Wednesday, April 24, 2013

The Hedgehog's Dilemma

This isn't a concept of my own, but it's one I think about often.

The hedgehog's dilemma, or sometimes the porcupine dilemma, is an analogy about the challenges of human intimacy. It describes a situation in which a group of hedgehogs all seek to become close to one another in order to share heat during cold weather. They must remain apart, however, as they cannot avoid hurting one another with their sharp quills. Though they all share the intention of a close reciprocal relationship, this may not occur for reasons they cannot avoid. The hedgehog's dilemma suggests that despite goodwill, human intimacy cannot occur without substantial mutual harm, and what results is cautious behavior and weak relationships.'s_dilemma

Gotta Have Rings - via Chris Gerringer's series titled I Know That Feel, Bro.
I've had relationships with people who were very guarded. It was hard to draw things out from them, sometimes they worried too much about what others thought of them, or sometimes they had seen so many disappointments in life that they just were waiting for the next one. And whenever they would share something with me, I felt so elated. There was something really special about even a small glimpse of something that always seems just beyond your reach. I, too, at times have been that guarded person. It seems to make sense that we should protect ourselves. But... it's a really difficult way to live (for me at least). I felt afraid to ask for or share certain things, and really, if it's someone you really care about, you shouldn't have to be afraid.

I don't want to be afraid.

Source data:

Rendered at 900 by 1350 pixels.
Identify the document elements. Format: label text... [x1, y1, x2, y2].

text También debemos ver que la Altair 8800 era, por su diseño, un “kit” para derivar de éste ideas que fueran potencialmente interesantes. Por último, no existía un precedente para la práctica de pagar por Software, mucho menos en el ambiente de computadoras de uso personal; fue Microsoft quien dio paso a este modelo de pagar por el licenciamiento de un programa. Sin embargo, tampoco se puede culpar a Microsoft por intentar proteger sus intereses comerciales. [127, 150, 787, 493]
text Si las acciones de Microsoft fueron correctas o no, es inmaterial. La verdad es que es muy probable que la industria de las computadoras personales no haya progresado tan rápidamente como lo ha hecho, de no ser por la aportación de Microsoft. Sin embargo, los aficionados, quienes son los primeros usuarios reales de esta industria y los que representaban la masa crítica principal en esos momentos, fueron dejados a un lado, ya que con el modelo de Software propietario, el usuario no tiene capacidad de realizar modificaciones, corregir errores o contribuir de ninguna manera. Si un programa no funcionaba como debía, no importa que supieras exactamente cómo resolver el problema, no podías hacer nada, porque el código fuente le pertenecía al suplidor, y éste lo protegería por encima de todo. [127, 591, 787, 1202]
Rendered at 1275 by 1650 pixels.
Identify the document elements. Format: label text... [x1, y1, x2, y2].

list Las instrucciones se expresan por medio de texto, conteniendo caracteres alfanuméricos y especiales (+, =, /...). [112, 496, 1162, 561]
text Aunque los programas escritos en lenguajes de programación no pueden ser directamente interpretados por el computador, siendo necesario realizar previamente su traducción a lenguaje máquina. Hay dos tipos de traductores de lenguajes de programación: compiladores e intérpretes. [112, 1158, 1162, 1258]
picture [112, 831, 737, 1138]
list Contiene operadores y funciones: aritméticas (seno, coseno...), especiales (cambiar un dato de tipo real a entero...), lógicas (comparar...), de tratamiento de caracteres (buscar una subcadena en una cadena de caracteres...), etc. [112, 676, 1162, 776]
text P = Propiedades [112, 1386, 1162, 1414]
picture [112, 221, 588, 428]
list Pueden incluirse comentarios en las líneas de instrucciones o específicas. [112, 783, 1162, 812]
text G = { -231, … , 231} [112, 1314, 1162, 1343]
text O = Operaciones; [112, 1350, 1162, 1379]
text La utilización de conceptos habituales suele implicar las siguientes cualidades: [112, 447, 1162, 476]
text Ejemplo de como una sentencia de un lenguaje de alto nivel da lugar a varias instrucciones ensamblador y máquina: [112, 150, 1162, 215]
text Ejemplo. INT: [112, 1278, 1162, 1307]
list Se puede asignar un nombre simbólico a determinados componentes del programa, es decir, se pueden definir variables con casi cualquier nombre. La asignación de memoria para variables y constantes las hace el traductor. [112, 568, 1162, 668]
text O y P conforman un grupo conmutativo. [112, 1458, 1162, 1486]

Problems:
[1] According to the hedgehog's dilemma post, why must the hedgehogs remain apart?
[2] Transcribe the rows verbatim, everything from the line that contains "list Las instrucciones" down to the end of the rows, with both ends included.
The rows bear no relation to the hedgehog's dilemma post.

The solutions:
[1] They cannot avoid hurting one another with their sharp quills.

[2]
list Las instrucciones se expresan por medio de texto, conteniendo caracteres alfanuméricos y especiales (+, =, /...). [112, 496, 1162, 561]
text Aunque los programas escritos en lenguajes de programación no pueden ser directamente interpretados por el computador, siendo necesario realizar previamente su traducción a lenguaje máquina. Hay dos tipos de traductores de lenguajes de programación: compiladores e intérpretes. [112, 1158, 1162, 1258]
picture [112, 831, 737, 1138]
list Contiene operadores y funciones: aritméticas (seno, coseno...), especiales (cambiar un dato de tipo real a entero...), lógicas (comparar...), de tratamiento de caracteres (buscar una subcadena en una cadena de caracteres...), etc. [112, 676, 1162, 776]
text P = Propiedades [112, 1386, 1162, 1414]
picture [112, 221, 588, 428]
list Pueden incluirse comentarios en las líneas de instrucciones o específicas. [112, 783, 1162, 812]
text G = { -231, … , 231} [112, 1314, 1162, 1343]
text O = Operaciones; [112, 1350, 1162, 1379]
text La utilización de conceptos habituales suele implicar las siguientes cualidades: [112, 447, 1162, 476]
text Ejemplo de como una sentencia de un lenguaje de alto nivel da lugar a varias instrucciones ensamblador y máquina: [112, 150, 1162, 215]
text Ejemplo. INT: [112, 1278, 1162, 1307]
list Se puede asignar un nombre simbólico a determinados componentes del programa, es decir, se pueden definir variables con casi cualquier nombre. La asignación de memoria para variables y constantes las hace el traductor. [112, 568, 1162, 668]
text O y P conforman un grupo conmutativo. [112, 1458, 1162, 1486]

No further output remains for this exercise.